● EXERCISE DETAILS:
Report each line of the listing below that contains the word "weekly", copying each one in full.

=== GIVEN RECORDS ===

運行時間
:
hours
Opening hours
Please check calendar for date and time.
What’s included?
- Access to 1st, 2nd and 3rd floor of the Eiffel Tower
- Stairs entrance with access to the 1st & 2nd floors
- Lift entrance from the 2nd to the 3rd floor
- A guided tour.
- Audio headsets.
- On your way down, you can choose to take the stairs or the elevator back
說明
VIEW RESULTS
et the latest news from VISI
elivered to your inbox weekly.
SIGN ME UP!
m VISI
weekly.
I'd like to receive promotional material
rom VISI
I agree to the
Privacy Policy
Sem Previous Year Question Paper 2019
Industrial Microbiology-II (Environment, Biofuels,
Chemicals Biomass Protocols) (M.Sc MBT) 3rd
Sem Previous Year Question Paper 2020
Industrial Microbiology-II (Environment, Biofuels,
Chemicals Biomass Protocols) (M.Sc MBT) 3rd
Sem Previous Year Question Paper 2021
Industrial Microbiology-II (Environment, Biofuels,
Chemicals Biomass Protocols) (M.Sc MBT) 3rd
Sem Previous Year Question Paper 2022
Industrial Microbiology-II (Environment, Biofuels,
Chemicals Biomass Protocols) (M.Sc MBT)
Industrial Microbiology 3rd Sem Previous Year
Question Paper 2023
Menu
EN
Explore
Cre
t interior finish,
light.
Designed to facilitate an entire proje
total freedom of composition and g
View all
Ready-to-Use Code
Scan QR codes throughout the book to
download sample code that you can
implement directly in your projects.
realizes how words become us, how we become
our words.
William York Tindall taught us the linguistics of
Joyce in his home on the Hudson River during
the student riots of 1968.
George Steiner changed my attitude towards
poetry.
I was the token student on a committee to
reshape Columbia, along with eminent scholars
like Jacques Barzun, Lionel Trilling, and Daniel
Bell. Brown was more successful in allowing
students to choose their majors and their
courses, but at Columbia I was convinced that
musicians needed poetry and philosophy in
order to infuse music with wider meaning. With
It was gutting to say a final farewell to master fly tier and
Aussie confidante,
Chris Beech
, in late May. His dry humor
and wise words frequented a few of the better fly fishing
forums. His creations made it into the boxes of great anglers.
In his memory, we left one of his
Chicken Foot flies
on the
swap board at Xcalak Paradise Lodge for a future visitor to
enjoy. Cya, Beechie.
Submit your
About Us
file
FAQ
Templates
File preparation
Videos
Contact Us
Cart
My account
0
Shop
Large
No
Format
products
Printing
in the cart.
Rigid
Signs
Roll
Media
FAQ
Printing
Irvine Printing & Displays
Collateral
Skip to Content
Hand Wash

===

● ANSWER AREA:
elivered to your inbox weekly.
weekly.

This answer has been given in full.